Viz announced its licensing of Tohu Ohmi’s Spell of Desire simultaneously with its licensing of her series Midnight Secretary. Though Spell of Desire technically came first, I ended up reading Midnight Secretary first and enjoyed it enough to pick up Spell of Desire too.
Where Midnight Secretary deals with vampires, in Spell of Desire, Kaoruko is an herbalist whose herbs are well-known for their effectiveness. She soon learns, from mysterious (and of course handsome) visitor Kaname that this is because she is a witch whose mother is the Witch Queen and infused Kaoruko with her powers. Kaname has come to be her knight protector, but soon both are questioning if it’s just her mother’s powers he cares about or the girl who holds them.
I would liken Ohmi’s story telling style with Mayu Shinjo, author of one of my favorite series Sensual Phrase, with a heavier dose of sensuality than you often find in shojo series. Her scenes of kisses and seduction are very well drawn and the atmosphere of the panels fits the various situations well. For course, with her series featuring adult characters versus teens, I’d certainly expect more sexuality from her characters.
So far I’ve read the first two volumes of the series and will have the last three soon. I’ve really enjoyed both Kaoruko and Kaname separately and together. I felt Kaoruko is well-balanced between being a little weak, confused, and at times overwhelmed by her new situation and standing on her own two feet and coming into her own. For me, it just reads better that characters in this situations actually react realistic versus just becoming instant bad-asses who can handle anything.
The series is only five volumes in length and all five are available now. As noted, this one is from Viz Media and is available in paperback, eBook, and comiXology.
Based on a light novel series by Hiro Arikawa, Library Wars: Love & War is a shojo series with a premise that immediately caught my attention: in the “near future,” the government has decided to rid society of “unsuitable” books. To protect their collections, the libraries create the Library Defense Force with soldiers and librarians to protect books from being confiscated!
Arikawa was apparently inspired by a 1954 Statement on Intellectual Freedom in Libraries issued by the Japan Library Association in which Japanese libraries collectively noted the purpose of libraries, the freedoms they have, and their opposition of censorship as well as their intent to protect their freedoms if they are ever imperiled.
With its set up, Library Wars: Love & War specifically focuses on twenty-two year old Iku Kasahara, who dreamed of joining the defense force after a favorite book was saved from confiscation by one of their soldiers when she was a child. Now a fledgling recruit, she’s struggling to do well with her coursework and regularly finds herself in trouble with her drill instructor Atsushi Dojo.
Of course, being a shojo series, there are hints of romance between Kasahara and her instructor, and that he is probably the one who saved her book years ago (of course, that also brings up an interesting age dynamic though he is supposed to only be twenty-six…).
I’ve only read the first volume of the series so it’s hard to know where it will all go, but the setup is interesting enough that I had to try it and I certainly enjoyed the first volume. I could do without the comedic stuff (never a big fan of), but it sticks enough with the action, intrigue, and romance so far to be tolerable. I have more volumes on the way and look forward to seeing how it goes.
In case you didn’t notice the trend yet, Library Wars: Love & War is also from Viz Media (easily the most represented company in my collection). The series finished in Japan in December and spans 15 volumes. Viz Media has kept up with the releases pretty well so 14 are available here, with the last one on preorder for April 5th release. It’s available in paperback, eBook, and comiXology.

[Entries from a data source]

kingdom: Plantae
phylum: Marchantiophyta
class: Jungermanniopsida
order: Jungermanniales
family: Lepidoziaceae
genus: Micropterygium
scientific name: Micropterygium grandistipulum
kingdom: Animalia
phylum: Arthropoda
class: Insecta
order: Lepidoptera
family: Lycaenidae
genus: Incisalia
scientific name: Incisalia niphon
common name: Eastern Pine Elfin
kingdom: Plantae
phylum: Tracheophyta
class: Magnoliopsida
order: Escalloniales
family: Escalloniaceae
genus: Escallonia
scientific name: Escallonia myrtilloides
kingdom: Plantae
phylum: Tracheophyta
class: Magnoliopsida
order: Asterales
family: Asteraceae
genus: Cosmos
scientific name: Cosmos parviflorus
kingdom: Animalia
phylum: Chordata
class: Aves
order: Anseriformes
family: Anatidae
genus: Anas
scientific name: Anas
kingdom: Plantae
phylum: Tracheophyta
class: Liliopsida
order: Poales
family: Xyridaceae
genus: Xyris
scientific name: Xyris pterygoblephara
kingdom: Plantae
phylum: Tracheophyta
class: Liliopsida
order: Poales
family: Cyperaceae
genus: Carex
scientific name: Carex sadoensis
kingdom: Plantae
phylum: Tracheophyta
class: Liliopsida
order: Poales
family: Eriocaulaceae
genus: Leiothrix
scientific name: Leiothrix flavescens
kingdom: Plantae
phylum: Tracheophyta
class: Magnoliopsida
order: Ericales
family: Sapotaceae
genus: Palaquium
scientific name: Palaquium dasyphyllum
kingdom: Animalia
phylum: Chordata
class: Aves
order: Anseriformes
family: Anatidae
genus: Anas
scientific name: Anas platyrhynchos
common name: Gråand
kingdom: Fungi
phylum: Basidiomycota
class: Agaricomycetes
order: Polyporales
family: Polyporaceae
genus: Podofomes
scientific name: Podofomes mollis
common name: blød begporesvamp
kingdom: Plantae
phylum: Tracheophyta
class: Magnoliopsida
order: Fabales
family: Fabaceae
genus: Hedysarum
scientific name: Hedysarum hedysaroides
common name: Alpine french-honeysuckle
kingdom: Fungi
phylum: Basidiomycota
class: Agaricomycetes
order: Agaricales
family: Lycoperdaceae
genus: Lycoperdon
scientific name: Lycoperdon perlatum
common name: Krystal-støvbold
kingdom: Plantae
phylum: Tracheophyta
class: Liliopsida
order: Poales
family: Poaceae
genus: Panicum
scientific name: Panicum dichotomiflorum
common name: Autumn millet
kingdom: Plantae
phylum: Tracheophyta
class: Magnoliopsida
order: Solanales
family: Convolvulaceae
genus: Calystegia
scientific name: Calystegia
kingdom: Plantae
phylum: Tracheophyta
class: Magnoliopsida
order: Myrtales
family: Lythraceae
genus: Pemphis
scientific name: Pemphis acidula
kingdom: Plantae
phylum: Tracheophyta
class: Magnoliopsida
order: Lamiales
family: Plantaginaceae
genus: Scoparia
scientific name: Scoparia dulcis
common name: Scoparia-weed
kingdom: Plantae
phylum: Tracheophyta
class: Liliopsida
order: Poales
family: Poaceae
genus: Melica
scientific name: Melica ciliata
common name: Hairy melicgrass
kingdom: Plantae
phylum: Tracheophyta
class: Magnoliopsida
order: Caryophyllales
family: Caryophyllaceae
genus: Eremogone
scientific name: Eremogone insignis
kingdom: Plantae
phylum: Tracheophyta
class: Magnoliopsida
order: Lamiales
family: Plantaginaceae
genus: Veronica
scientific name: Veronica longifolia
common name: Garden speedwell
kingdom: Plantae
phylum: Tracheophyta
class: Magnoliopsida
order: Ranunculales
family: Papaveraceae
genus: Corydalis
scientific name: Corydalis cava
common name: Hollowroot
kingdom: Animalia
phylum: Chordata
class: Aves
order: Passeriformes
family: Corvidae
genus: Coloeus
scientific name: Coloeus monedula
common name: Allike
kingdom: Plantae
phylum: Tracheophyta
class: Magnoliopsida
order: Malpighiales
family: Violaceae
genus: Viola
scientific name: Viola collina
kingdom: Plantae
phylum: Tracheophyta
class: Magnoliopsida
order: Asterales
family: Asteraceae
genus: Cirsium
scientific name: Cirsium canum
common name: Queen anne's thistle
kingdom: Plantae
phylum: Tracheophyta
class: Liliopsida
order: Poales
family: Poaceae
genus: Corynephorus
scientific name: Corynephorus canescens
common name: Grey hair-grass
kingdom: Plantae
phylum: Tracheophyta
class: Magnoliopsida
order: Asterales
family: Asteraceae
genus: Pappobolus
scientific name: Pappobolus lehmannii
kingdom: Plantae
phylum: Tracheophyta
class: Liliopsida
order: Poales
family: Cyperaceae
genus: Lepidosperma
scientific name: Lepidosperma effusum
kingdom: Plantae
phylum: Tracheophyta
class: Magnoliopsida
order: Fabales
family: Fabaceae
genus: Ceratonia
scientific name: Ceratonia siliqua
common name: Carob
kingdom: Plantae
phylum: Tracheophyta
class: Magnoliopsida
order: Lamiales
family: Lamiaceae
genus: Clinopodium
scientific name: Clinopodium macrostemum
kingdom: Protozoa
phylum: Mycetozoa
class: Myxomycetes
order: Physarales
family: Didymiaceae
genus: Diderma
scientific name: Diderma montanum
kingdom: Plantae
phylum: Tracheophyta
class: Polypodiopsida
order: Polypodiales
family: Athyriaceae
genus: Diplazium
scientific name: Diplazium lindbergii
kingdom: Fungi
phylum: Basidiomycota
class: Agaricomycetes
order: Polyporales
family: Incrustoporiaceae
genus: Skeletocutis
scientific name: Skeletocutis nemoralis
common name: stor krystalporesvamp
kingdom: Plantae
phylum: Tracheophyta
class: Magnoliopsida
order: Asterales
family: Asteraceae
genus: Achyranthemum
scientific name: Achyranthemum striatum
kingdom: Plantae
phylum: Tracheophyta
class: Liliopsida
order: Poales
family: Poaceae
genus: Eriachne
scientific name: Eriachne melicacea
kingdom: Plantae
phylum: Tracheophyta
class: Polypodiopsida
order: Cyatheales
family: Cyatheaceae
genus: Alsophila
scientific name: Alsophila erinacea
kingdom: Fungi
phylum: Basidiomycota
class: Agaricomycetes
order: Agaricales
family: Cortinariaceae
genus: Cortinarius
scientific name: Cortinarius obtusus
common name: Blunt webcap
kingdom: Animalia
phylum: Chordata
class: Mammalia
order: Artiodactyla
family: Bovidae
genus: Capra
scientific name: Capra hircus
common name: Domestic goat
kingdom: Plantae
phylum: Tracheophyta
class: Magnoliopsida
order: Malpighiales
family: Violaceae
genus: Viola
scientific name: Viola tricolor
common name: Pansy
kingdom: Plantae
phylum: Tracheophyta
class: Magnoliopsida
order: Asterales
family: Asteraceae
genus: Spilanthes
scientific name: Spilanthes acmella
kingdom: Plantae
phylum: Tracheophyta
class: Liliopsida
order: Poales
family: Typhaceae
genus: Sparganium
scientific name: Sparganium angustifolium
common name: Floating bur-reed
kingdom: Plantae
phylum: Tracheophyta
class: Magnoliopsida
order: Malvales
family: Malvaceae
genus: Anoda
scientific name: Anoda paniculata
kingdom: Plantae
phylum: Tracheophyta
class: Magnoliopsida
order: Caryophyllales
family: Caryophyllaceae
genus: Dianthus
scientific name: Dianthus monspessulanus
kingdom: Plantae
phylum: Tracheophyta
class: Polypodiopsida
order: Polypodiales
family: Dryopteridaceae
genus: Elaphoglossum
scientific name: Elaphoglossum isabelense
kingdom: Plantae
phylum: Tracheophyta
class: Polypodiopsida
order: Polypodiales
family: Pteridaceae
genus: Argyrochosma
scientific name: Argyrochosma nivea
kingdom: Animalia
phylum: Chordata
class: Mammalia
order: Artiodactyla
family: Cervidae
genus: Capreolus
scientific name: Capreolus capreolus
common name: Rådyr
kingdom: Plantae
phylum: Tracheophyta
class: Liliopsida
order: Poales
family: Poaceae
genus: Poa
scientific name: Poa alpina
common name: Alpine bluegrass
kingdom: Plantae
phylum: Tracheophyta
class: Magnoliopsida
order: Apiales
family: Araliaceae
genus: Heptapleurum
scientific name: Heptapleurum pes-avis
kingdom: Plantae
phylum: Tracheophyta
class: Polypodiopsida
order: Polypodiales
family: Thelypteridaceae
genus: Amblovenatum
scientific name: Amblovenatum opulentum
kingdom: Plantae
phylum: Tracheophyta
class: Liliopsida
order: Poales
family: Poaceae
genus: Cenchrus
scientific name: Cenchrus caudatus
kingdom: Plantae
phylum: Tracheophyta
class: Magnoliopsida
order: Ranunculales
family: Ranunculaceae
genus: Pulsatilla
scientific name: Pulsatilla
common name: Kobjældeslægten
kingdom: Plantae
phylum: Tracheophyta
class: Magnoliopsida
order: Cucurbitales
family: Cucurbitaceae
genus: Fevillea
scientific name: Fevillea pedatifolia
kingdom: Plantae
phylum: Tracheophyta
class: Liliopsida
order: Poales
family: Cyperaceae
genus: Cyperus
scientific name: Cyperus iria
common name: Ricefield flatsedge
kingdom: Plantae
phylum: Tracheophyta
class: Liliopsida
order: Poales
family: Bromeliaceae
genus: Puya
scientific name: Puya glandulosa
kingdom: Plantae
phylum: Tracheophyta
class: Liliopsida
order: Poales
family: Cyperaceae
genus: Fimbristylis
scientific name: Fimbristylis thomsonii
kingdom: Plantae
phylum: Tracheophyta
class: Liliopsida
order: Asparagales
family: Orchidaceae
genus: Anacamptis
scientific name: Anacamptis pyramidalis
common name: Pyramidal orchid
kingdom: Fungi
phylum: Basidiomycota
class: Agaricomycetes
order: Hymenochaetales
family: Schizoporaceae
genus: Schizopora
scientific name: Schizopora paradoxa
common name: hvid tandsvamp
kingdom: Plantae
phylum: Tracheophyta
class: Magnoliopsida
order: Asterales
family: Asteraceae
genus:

Instructions for the task: In the manga review, reproduce the passage word for word: begin at the words "So far I’ve" and stop after "is available in paperback, eBook, and comiXology.". This material was drawn from a separate source.

Finished exercise:
So far I’ve read the first two volumes of the series and will have the last three soon. I’ve really enjoyed both Kaoruko and Kaname separately and together. I felt Kaoruko is well-balanced between being a little weak, confused, and at times overwhelmed by her new situation and standing on her own two feet and coming into her own. For me, it just reads better that characters in this situations actually react realistic versus just becoming instant bad-asses who can handle anything.
The series is only five volumes in length and all five are available now. As noted, this one is from Viz Media and is available in paperback, eBook, and comiXology.